In Illinois, corn dough reached 56 percent, compared to the five-year average of 57 percent. Corn dented reached 1 percent, compared to the five-year average of seven percent. Corn condition was rated five percent very poor, to eight percent excellent.
Soybeans blooming reached 93 percent, compared to the five-year average of 87 percent. Soybeans setting pods reached 73 percent, compared to the five-year average of 62 percent. Soybean condition was rated four percent very poor, to 10 percent excellent.
In Michigan, widespread rains over the reporting weekend benefited crops going into grain fill, said Marlo Johnson, USDA Great Lakes Regional Office director. As Michigan corn and soybeans began to fill ears and pods, the week ending Aug. 6, farmers were happy for the slow soaking rains received on Saturday night (Aug. 5) and Sunday after an otherwise dry week.
Wheat harvest was wrapping up, and hay producers who were recovering from the dry June welcomed the rains. In the Southeast, tart cherry harvest continued at some locations, but was mostly done for the season. Peach harvest continued, with blueberry u-picks having remained open, and growers with blackberries starting direct sales.
In Ohio, warm and dry conditions dominated across the state, said State Statistician Ben Torrance. While crop condition ratings improved, crop progress for corn and soybeans remained near or behind the five-year average for the majority of the state.
Corn silking progress reached 87 percent, and corn dough progress was 20 percent complete. Soybeans blooming was 82 percent complete, and pod setting progress reached 48 percent. Corn and soybean condition were 73, and 67 percent good to excellent, respectively.

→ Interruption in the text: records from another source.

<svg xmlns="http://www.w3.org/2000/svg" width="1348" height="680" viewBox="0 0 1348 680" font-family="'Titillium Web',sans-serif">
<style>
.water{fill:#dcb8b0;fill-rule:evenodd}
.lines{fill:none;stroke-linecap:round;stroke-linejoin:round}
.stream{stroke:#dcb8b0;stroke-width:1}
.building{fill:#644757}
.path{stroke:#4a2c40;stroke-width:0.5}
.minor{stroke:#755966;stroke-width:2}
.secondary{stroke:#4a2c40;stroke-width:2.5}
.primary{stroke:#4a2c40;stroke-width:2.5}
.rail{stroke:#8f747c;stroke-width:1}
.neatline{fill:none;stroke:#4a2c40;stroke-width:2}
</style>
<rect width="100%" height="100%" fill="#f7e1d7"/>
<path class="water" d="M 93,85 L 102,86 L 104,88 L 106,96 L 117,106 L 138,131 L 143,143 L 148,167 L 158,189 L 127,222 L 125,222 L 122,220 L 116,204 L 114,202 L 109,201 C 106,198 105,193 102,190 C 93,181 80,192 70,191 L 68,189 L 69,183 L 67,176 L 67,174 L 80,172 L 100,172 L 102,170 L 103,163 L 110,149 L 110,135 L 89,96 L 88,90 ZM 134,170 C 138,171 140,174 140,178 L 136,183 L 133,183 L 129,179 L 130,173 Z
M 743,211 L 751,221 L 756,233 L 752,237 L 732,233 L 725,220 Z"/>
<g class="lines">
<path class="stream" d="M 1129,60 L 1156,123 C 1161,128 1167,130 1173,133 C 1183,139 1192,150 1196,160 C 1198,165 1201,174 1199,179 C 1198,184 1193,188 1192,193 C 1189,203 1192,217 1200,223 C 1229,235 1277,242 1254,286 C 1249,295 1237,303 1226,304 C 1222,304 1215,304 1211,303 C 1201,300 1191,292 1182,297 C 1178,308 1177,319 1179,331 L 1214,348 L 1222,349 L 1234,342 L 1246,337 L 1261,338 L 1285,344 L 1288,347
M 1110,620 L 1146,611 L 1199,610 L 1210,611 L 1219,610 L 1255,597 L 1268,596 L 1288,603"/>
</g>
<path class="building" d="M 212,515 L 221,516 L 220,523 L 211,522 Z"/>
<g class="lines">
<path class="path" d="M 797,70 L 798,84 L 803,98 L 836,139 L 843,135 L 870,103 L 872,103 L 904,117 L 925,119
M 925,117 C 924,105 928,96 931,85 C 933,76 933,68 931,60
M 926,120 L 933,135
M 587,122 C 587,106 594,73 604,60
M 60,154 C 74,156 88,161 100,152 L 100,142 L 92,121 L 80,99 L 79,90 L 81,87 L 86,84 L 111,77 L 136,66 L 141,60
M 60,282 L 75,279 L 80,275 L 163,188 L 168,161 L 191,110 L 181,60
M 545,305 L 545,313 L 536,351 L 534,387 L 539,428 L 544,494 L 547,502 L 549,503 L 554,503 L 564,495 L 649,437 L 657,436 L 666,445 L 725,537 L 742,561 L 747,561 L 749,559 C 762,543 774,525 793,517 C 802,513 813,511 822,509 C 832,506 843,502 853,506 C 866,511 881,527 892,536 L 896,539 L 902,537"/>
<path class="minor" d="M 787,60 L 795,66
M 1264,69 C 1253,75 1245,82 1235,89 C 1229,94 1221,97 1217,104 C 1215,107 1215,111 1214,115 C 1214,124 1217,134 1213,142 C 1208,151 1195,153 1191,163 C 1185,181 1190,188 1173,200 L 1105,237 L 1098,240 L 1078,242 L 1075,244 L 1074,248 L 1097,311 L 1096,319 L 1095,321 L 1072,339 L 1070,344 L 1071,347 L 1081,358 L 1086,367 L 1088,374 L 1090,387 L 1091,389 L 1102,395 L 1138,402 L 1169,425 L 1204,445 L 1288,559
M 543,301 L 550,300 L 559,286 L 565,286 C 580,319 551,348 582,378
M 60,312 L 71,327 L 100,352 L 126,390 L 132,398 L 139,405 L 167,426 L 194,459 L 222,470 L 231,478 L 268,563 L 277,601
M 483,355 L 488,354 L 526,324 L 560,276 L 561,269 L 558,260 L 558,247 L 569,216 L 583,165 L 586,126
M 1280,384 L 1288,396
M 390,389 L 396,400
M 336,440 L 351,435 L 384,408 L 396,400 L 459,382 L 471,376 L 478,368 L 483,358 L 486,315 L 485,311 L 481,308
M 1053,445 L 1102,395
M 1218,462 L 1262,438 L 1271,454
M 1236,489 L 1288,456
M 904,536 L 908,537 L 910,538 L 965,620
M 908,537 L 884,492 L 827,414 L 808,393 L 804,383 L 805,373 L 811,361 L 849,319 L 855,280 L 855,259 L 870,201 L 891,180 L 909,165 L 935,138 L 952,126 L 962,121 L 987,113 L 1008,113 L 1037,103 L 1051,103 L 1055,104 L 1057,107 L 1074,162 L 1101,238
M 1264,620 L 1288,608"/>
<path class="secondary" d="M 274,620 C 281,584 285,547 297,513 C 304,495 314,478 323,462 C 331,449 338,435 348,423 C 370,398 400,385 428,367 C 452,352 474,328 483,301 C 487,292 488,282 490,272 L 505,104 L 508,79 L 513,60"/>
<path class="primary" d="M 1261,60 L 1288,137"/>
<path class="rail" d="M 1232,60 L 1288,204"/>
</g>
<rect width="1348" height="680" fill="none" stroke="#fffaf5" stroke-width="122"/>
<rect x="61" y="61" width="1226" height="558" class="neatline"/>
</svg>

Oats were 95 percent harvested. Second cuttings of alfalfa were 93 percent complete, and second cuttings of other hay were 67 percent complete. Third cuttings of alfalfa hay and other dry hay were 32 and 22 percent complete, respectively.

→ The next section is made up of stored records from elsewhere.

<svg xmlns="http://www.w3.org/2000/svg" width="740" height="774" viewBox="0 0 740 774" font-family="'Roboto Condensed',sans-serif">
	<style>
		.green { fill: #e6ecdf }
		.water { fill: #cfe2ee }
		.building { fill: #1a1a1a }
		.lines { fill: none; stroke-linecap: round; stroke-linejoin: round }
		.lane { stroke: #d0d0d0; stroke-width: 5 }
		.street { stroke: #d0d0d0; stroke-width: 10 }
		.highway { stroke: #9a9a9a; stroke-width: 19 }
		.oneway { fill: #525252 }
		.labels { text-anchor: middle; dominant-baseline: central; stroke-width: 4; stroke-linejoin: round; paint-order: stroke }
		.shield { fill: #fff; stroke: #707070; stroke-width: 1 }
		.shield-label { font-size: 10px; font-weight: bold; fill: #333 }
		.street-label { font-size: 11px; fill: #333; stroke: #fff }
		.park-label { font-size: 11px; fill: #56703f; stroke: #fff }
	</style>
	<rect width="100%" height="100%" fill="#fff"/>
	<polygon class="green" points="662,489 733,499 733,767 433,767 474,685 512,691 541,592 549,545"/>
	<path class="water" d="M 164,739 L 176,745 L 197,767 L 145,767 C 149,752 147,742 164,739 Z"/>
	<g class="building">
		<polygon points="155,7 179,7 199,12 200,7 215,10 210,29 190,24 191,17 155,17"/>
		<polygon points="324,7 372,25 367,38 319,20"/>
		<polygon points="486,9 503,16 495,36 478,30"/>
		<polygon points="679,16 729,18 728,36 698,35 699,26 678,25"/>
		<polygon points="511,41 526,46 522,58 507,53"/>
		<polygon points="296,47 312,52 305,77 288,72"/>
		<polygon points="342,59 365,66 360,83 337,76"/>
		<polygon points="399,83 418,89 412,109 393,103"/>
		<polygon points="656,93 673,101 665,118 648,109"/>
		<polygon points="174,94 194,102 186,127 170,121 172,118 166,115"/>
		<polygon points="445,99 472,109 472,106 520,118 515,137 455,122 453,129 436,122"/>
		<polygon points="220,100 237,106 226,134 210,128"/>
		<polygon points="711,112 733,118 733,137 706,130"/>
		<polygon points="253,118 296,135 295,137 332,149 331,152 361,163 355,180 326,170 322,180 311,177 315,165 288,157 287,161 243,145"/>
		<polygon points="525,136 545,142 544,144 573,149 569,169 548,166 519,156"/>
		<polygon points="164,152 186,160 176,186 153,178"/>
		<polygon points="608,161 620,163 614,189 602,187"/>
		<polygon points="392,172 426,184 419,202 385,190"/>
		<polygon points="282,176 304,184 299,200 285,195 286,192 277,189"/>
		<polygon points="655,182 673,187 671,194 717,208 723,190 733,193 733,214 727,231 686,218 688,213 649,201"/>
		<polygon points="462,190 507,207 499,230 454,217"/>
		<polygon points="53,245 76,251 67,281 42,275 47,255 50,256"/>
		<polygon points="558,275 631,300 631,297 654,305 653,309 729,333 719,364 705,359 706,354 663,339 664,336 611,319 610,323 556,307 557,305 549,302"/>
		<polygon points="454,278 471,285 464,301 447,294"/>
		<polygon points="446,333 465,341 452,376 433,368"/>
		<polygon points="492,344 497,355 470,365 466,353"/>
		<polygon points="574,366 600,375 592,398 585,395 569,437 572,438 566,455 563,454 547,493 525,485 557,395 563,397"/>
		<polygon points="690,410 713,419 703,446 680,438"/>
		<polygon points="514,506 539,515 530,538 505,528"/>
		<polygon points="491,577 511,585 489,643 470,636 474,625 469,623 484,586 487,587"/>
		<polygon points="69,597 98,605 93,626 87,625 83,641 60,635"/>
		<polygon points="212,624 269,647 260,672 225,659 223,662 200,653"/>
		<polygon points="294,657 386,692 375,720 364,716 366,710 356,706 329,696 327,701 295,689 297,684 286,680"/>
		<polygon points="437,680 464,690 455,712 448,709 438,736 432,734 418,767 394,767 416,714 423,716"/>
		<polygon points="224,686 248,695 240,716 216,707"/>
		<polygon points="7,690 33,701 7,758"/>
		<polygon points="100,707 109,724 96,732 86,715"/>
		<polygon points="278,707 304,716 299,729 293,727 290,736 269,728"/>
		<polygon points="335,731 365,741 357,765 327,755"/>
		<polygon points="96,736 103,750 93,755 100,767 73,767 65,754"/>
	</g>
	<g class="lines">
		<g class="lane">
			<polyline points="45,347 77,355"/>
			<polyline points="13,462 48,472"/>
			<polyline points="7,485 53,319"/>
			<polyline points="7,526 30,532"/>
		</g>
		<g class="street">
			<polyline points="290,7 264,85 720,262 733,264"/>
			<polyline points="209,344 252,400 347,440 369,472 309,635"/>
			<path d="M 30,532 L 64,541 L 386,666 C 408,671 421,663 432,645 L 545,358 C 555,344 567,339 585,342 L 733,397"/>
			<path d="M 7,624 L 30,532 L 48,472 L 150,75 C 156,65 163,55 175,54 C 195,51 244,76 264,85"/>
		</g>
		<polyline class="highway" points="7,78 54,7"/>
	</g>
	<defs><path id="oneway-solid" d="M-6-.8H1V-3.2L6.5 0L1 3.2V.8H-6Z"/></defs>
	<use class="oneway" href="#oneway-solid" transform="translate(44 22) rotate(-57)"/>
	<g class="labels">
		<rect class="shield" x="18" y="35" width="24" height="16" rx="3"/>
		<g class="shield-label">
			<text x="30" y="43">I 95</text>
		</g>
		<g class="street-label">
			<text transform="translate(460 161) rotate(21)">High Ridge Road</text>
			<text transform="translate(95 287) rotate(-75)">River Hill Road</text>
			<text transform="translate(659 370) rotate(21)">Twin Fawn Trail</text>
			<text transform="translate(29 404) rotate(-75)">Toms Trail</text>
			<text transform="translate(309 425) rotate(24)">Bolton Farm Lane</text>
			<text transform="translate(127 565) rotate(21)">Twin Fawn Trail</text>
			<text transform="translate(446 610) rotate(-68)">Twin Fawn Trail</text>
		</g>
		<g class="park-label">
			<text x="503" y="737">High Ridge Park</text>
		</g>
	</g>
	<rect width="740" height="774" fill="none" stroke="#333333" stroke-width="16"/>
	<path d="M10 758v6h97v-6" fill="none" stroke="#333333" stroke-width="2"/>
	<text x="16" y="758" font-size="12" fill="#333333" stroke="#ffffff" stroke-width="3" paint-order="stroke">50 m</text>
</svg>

In Iowa, corn silking hit 97 percent, with 58 percent of the corn crop has reached the dough stage or beyond, three days ahead of both last year and the five-year average. Sixteen percent of the corn crop has reached the dent stage. Corn condition remained steady at 59 percent good to excellent.
Ninety-six percent of soybeans were blooming. Soybeans setting pods reached 75 percent. Soybean condition was 53 percent good to excellent. Oats harvested for grain reached 80 percent. Second cutting of alfalfa hay reached 97 percent complete, and the third cutting of alfalfa hay reached 51 percent complete.
In Kentucky, the week ending Aug. 6 began with very little weather activity, but this calm gave way to several rounds of storms. The western portion of the state saw very heavy rainfall and flooding was reported. Low-lying areas and bottoms received the brunt of the damage as crops are being assessed.
Eighty-nine percent of corn is silking, and corn in the milk stage is at 66 percent as 47 percent of the crop is doughing. Twenty-four percent of corn is in the dent stage. Sixty-seven percent of soybeans are blooming with 49 percent setting pods. Just two percent of soybeans are coloring at this time. The condition of both soybeans and corn remains mostly good, despite recent weather events.
In Tennessee, spotted rain showers were received throughout the week ending Aug. 6. Corn and cotton are shaping up well, though producers are cautiously watching for late season pest damage.
While the warm temperatures and rainfall have brought relief to many, some areas of western Tennessee are experiencing flooding, causing damages and loss to soybeans and other crops. Overall, crop progress is looking good and soil moisture remains adequate, with only small pockets of the northern state boundary still abnormally dry, based on the most recent state drought monitor report.
Justin Glisan, State Climatologist for Iowa, said short-term outlooks into the third week of August are showing a shift to elevated chances of warmer-than-average temperatures across the Corn Belt into the Appalachians.
“In terms of rainfall, near-normal to slightly-wetter chances are found in the western and central Corn Belt, with slightly-elevated probabilities of drier conditions through the eastern Corn Belt and Appalachians,” he said.